Richer constructs such as collections of scalars or collections of complex types, ordered collections, inheritance in complex types, collection manipulation methods, factory methods, and immutable objects are not supported.
This issue tracks the removal of those constrains as a whole and serves as a parent issue for some individual features that we will track independently:
An old hope
One of many interesting design strategies of EF as an O/RMs was that every EF model defined an abstract data model that is separate from the object model. When using EF in regular O/RM scenarios there are in fact three layered models involved: the storage/database model (often referred to as the S-space model), the conceptual/abstract data model (often referred to as the C-space) and the actual object model (also known as the O-space model). EF also makes use of two mapping specifications: the translation of data access operations between the C-space model and the S-space model is the most well-known and where most of the mapping capabilities of EF focus. The mapping between the C-space and the O-space model is less widely known and in fact since only trivial 1:1 mappings are supported.
There are many historical motivations for this underlying design, including the desire to provide a complete “weakly typed“ programming interface (often referred to as a “value layer”) that could be used in scenarios outside the traditional O/RM space, such as runtime metadata driven user interfaces and tools, database reporting, etc.

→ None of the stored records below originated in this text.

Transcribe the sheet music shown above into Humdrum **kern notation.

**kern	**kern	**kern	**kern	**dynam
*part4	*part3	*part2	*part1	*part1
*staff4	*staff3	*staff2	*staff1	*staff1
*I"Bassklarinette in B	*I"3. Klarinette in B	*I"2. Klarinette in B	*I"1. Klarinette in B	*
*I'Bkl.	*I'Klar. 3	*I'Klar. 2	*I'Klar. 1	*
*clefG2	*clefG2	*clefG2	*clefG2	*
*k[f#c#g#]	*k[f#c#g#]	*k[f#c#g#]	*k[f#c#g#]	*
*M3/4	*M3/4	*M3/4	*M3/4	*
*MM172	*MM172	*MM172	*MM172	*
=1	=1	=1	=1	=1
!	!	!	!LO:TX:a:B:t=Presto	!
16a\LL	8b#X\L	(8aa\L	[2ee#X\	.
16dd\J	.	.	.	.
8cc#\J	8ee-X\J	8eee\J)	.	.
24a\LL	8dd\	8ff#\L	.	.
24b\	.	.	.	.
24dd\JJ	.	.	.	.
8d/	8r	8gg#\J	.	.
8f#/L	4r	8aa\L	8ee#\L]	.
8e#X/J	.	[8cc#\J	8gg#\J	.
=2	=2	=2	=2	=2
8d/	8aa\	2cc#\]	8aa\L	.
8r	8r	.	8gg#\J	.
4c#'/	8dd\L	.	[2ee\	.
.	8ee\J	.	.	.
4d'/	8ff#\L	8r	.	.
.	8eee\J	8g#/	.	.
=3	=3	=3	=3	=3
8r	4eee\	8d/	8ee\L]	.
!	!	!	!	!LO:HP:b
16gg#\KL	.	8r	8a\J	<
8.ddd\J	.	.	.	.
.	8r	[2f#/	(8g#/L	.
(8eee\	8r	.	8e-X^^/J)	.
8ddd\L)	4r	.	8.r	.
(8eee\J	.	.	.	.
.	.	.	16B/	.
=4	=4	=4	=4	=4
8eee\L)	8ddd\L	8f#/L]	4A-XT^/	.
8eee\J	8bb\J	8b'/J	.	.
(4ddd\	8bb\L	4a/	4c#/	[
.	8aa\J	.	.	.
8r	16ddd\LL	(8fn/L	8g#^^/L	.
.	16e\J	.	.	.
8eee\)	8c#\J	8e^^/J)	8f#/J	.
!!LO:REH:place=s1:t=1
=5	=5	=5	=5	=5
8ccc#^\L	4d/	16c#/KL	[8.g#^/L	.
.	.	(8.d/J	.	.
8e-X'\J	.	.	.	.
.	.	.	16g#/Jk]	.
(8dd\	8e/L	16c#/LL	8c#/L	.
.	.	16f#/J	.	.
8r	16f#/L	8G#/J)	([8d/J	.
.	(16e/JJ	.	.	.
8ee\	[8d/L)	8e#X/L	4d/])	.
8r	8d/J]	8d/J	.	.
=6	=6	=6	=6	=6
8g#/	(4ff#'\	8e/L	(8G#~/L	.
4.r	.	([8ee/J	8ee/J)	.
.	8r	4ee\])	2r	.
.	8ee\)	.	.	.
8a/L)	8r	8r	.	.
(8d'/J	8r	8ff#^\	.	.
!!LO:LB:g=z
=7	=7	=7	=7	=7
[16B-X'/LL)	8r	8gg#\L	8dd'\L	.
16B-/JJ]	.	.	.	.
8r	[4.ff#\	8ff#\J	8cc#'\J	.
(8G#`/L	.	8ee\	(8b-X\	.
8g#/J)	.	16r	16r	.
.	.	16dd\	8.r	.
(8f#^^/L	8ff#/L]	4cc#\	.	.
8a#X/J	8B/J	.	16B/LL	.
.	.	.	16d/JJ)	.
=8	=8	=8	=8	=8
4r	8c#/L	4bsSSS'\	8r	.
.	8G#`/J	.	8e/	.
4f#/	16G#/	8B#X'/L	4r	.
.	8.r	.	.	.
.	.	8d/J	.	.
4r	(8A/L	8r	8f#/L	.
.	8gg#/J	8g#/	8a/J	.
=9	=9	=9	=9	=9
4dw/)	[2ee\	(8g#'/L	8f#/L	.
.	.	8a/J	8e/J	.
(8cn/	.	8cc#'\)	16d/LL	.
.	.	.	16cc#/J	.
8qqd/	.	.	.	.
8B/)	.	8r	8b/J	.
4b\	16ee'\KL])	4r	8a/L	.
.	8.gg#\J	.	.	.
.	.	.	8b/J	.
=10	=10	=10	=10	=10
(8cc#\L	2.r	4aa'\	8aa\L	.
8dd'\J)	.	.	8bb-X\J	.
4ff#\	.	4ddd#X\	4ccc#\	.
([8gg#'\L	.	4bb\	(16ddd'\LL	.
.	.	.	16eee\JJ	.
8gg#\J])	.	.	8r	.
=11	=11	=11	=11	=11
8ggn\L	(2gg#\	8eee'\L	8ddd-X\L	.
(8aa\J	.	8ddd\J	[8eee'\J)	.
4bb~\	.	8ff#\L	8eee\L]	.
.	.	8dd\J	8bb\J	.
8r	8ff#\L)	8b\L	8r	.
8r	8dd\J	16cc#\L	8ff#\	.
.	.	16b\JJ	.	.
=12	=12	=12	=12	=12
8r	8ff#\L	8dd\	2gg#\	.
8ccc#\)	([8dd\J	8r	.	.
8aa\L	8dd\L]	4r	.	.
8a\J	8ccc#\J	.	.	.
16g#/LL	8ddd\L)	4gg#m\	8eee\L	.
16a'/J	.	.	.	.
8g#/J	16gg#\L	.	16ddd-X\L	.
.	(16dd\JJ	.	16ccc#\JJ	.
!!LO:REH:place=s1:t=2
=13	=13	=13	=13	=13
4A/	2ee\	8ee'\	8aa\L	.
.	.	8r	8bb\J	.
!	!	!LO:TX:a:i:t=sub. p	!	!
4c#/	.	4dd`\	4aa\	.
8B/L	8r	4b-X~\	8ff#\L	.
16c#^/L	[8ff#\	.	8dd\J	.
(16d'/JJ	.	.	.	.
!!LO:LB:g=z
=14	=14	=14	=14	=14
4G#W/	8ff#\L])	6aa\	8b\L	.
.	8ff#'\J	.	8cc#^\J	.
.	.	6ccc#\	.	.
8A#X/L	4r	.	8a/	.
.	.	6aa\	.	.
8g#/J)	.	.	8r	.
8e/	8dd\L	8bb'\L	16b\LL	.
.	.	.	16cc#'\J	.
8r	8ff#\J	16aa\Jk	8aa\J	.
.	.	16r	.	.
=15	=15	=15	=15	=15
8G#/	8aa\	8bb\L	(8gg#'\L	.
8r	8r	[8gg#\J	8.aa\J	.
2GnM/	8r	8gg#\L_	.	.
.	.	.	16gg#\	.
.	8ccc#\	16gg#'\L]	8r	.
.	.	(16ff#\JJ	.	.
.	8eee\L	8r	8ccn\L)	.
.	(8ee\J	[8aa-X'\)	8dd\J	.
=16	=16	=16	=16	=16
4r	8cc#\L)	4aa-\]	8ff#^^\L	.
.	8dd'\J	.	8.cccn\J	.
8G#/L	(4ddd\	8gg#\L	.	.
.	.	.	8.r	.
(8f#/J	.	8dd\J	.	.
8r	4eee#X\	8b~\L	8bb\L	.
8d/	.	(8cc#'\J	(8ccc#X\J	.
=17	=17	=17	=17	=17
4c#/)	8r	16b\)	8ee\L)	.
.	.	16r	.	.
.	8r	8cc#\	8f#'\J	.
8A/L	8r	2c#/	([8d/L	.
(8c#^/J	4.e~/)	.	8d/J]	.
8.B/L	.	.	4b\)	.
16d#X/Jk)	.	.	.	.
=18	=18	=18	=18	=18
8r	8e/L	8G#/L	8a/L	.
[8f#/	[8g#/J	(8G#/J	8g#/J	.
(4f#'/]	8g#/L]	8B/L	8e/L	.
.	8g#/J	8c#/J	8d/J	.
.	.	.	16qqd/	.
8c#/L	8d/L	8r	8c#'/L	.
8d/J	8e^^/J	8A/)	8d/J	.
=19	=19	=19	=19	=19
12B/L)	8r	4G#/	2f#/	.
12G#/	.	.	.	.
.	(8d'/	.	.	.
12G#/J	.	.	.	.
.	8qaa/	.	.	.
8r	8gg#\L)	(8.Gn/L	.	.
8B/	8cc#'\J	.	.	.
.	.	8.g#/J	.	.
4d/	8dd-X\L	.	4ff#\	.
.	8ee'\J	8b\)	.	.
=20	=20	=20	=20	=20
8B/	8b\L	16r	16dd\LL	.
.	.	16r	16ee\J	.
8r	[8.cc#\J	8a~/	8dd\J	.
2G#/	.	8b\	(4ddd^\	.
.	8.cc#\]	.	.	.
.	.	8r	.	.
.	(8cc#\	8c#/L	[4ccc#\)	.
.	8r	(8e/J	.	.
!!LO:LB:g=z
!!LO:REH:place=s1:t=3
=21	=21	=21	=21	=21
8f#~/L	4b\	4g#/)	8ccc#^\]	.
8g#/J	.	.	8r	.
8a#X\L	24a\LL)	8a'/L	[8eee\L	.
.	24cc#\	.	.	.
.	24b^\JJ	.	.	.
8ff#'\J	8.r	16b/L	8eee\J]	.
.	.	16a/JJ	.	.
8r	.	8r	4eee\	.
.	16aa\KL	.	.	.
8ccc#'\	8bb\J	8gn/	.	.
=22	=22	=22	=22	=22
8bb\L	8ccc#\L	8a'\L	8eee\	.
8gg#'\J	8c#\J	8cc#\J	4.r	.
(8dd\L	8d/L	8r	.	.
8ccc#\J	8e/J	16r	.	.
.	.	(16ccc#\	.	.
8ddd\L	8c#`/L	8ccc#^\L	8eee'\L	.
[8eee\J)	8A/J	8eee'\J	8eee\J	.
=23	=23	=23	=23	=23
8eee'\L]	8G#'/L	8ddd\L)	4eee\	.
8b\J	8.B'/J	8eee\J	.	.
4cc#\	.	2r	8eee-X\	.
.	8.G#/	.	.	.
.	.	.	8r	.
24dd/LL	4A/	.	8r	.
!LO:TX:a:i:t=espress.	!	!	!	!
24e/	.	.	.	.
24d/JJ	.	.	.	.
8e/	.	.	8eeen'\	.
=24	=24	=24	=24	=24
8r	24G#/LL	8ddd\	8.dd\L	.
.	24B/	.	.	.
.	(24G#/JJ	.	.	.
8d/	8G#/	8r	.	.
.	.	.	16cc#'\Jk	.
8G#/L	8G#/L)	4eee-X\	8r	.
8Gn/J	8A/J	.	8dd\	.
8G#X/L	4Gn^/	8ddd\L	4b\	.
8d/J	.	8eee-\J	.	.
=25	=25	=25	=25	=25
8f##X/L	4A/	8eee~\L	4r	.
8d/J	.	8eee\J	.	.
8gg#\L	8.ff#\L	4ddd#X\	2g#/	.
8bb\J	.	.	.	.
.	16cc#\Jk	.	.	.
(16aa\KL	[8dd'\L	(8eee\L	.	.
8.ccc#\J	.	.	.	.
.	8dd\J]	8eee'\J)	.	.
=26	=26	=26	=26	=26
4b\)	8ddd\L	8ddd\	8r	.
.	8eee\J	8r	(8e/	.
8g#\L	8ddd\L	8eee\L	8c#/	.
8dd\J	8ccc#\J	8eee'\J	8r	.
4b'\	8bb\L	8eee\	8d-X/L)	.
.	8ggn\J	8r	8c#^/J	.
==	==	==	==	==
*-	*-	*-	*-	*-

EntityClient was intended to be such weakly typed API, but it had considerable restrictions (e.g. it was read-only) and some usability issues (e.g. it was designed after an ADO.NET provider without a public DbDataAdapter and with a quite complicated connection string format) on the first version of EF. Since its popularity never took off, the investments necessary to unleash the “value layer” were never completed. In the meanwhile, EF role in solving the traditional O/RM scenario of mapping strongly typed objects to database tables and functions became more and more relevant since EF4, so the lion share of the investments have gone into making EF easier to use in those scenarios, which in many cases meant burying the separation between the abstract data model and the object model even deeper under layers of new API.
In practice the object model can be considered for most intents and purposes a straight realization of what is in C-space. The most commonly used APIs on EF take advantage of this similarity and just conflates C-space and O-space seamlessly, abstracting away the fact that there is a layer of indirection. In other words, although this differentiation between C-space and O-space is real and very explicit in the implementation, it is purposely not evident in most of the EF APIs and usage patterns. A clear example of this is Code First. To a great degree, the usability of the Code First API relies on users being able to ignore the existence of an abstract data model.
While sharing the same meta-model for conceptual models has made it easier to expose EF models through things like OData services, the majority of EF users has never needed to know that there is a difference between the conceptual and object models of their applications.
Regardless of the past motivations for creating this extra layer of indirection, there is potential in the decoupling of the conceptual level (at which most of EF’s mapping, query and update pipeline operates) and the objects level. The basic idea is that by breaking the current status quo of 1:1 O-C mapping, it should be possible to extend EF to support much richer object mapping without having to touch at all the guts of the system.